DTRec: Learning Dynamic Reasoning Trajectories for Sequential Recommendation
Yifan Shao, Peilin Zhou, Shoujin Wang, Weizhi Zhang, Xu Cai, Sunghun Kim
TL;DR
DTRec tackles the rigidity of static reasoning trajectories in reasoning-enhanced sequential recommendation by learning dynamic reasoning trajectories along direction and depth. It introduces Hierarchical Process Supervision to guide coarse-to-fine reasoning and Adaptive Reasoning Halting to allocate computation adaptively. The method demonstrates strong empirical gains on three real-world datasets, with notable improvements in accuracy and reductions in computational cost. The work provides insights into interpretable reasoning trajectories and adaptive-depth inference for scalable, reasoning-enhanced recommender systems.
Abstract
Inspired by advances in LLMs, reasoning-enhanced sequential recommendation performs multi-step deliberation before making final predictions, unlocking greater potential for capturing user preferences. However, current methods are constrained by static reasoning trajectories that are ill-suited for the diverse complexity of user behaviors. They suffer from two key limitations: (1) a static reasoning direction, which uses flat supervision signals misaligned with human-like hierarchical reasoning, and (2) a fixed reasoning depth, which inefficiently applies the same computational effort to all users, regardless of pattern complexity. These rigidity lead to suboptimal performance and significant computational waste. To overcome these challenges, we propose DTRec, a novel and effective framework that explores the Dynamic reasoning Trajectory for Sequential Recommendation along both direction and depth.
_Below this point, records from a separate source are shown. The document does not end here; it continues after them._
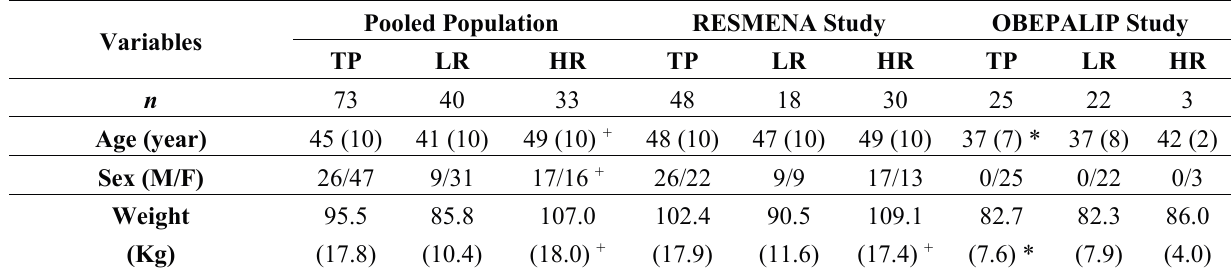
Table 1. General characteristics of the studied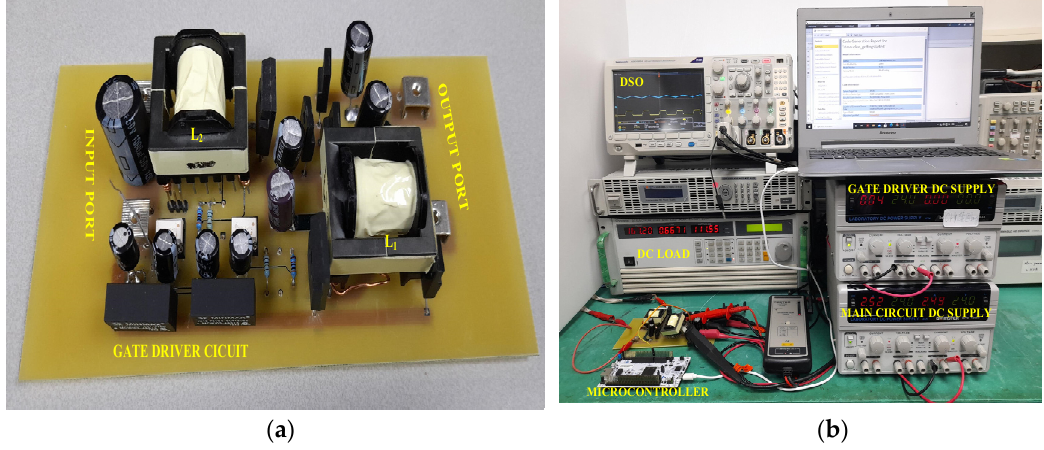
Figure 12. Proposed Converter power circuit board (PCB) Layout.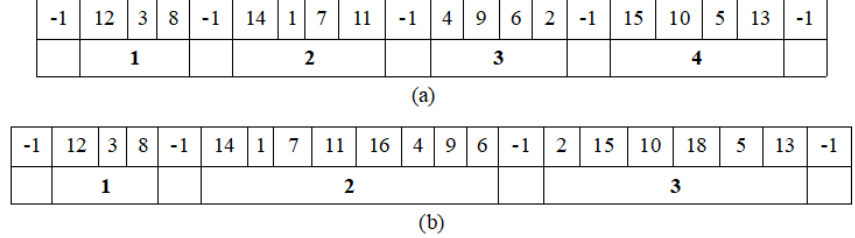
Figure 1. Example of the proposed representation. ( a ) is a feasible solution without accessing power stations. ( b ) is a feasible solution accessing power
To guide the direction, we develop Hierarchical Process Supervision (HPS), which provides coarse-to-fine supervisory signals to emulate the natural, progressive refinement of human cognitive processes. To optimize the depth, we introduce the Adaptive Reasoning Halting (ARH) mechanism that dynamically adjusts the number of reasoning steps by jointly monitoring three indicators. Extensive experiments on three real-world datasets demonstrate the superiority of our approach, achieving up to a 24.5% performance improvement over strong baselines while simultaneously reducing computational cost by up to 41.6%.